Chairman of Nationwide Building Society, Kevin Parry commented:
“Following full consideration and the appropriate due diligence, and after taking comments from members into account, the Board of Nationwide’s assessment is that the binding offer to acquire Virgin Money is in the best interests of the Society and its present and future members.”
Chief Executive Officer of Nationwide Building Society, Debbie Crosbie commented:
“This acquisition strengthens Nationwide and means we can offer more value and broader services for our current and future members. More people will experience the benefits of mutual ownership and the customer-focused approach of a building society. This includes Nationwide’s unique Branch Promise, which we are extending until at least the start of 2028. The Promise will also apply to Virgin Money branches.”
Chairman of Virgin Money UK PLC, David Bennett commented:
“The Board of Virgin Money believes that this strategic transaction recognises the strengths and opportunities in our business.
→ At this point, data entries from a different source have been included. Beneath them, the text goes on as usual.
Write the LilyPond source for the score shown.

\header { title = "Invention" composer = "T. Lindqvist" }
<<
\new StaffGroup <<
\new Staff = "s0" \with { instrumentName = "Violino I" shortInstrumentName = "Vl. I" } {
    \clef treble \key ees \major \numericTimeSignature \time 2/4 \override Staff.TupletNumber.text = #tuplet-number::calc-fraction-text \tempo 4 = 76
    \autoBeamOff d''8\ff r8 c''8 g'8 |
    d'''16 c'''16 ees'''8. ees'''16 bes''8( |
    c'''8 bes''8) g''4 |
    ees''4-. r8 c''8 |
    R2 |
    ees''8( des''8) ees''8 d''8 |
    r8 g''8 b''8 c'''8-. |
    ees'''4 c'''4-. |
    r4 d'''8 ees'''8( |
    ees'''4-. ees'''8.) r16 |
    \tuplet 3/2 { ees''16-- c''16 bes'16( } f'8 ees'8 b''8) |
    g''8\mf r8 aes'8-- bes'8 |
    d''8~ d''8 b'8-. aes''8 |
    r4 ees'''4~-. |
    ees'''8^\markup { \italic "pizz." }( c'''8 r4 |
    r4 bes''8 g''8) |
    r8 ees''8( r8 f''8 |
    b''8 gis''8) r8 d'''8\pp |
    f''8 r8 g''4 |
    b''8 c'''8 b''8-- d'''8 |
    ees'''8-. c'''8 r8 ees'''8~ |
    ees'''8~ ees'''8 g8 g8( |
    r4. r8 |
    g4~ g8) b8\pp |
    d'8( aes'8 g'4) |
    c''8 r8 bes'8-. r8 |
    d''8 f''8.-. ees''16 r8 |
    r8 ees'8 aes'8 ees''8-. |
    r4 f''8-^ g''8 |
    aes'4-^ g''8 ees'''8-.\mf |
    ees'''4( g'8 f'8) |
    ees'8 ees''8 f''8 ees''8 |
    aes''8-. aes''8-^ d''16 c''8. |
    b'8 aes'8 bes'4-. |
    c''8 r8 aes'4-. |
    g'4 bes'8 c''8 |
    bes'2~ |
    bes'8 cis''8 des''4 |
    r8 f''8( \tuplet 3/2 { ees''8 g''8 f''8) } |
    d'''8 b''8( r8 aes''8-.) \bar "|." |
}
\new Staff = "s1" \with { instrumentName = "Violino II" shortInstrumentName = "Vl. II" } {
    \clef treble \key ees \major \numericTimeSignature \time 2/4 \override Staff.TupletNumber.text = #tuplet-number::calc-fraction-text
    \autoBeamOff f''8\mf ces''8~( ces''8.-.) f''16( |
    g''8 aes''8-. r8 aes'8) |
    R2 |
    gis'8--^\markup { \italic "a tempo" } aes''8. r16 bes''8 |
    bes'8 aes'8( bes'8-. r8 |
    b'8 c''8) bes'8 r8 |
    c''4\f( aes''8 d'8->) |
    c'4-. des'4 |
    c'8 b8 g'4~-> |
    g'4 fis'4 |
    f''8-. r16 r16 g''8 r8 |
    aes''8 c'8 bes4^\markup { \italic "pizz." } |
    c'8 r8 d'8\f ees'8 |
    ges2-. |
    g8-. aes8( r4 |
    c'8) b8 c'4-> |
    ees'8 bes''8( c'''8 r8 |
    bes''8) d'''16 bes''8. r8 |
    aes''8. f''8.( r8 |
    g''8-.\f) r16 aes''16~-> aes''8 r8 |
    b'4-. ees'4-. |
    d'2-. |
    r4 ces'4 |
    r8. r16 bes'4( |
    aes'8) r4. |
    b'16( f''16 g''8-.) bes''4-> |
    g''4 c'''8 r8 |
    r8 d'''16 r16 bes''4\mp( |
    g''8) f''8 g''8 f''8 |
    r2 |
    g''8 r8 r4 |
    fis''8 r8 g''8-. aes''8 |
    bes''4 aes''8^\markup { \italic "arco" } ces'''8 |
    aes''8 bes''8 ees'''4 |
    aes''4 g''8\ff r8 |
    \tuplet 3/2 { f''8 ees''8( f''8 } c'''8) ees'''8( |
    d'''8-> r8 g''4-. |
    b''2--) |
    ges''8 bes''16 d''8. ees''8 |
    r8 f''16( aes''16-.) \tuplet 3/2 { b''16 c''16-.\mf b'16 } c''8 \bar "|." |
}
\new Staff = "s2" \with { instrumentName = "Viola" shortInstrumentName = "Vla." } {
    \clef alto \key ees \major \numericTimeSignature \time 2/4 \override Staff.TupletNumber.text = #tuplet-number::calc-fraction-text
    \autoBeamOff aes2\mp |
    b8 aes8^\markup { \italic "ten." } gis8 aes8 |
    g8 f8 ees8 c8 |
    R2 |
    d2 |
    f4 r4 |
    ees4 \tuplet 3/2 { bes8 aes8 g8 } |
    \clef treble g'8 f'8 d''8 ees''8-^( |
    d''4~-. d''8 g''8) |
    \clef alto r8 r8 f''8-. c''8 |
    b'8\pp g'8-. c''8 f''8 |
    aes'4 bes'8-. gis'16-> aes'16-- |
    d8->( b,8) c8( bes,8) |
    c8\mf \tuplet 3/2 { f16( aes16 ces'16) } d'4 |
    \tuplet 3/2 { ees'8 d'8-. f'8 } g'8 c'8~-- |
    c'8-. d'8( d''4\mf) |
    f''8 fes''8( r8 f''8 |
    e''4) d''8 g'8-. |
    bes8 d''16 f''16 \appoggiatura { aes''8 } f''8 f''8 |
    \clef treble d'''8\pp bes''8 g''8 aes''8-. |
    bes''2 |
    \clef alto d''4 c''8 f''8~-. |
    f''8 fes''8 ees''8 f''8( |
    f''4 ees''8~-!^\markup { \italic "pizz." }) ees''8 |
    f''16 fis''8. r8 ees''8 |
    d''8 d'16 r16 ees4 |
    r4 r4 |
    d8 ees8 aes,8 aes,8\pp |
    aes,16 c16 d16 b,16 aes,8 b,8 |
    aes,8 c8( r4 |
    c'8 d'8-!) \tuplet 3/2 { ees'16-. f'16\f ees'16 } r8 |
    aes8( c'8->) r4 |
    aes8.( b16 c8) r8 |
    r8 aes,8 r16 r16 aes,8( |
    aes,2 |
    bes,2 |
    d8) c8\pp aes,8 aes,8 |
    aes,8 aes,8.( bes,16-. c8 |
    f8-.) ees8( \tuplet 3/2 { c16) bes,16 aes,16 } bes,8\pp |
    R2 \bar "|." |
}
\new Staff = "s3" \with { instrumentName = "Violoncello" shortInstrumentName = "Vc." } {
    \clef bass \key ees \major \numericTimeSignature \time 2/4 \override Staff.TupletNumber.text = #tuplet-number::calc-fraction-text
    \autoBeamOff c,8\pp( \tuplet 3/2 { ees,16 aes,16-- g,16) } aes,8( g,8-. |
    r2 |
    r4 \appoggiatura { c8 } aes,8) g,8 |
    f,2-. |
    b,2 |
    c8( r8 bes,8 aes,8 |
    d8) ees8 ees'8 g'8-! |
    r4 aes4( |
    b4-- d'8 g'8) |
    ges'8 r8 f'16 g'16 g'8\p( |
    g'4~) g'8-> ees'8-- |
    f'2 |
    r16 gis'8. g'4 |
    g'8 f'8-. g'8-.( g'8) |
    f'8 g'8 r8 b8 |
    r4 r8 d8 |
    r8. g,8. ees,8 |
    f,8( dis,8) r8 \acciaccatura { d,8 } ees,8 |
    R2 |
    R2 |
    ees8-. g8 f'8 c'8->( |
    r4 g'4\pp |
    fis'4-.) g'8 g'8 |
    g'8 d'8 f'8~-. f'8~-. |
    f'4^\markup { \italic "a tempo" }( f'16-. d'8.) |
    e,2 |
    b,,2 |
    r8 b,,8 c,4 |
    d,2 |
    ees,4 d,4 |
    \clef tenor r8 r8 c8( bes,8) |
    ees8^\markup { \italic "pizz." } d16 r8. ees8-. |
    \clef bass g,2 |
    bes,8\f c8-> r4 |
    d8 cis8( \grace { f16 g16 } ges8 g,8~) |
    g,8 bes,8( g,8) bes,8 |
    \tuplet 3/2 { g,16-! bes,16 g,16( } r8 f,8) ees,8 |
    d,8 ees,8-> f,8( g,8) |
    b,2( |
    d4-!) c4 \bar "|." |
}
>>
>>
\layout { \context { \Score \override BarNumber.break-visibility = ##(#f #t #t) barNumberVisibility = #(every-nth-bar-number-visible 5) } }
We’re pleased to recommend the terms agreed with Nationwide, which deliver an attractive premium for our shareholders in cash and reflect the Group’s strong future prospects, combining two complementary businesses.”
Chief Executive Officer of Virgin Money UK PLC, David Duffy commented:
“The proposed combination with Nationwide presents an exciting opportunity to build on Virgin Money’s significant strategic and operational progress, including the consistent growth in our retail and business customers, deposits and target lending. Together the combined group can offer more great products and services to a larger customer base.”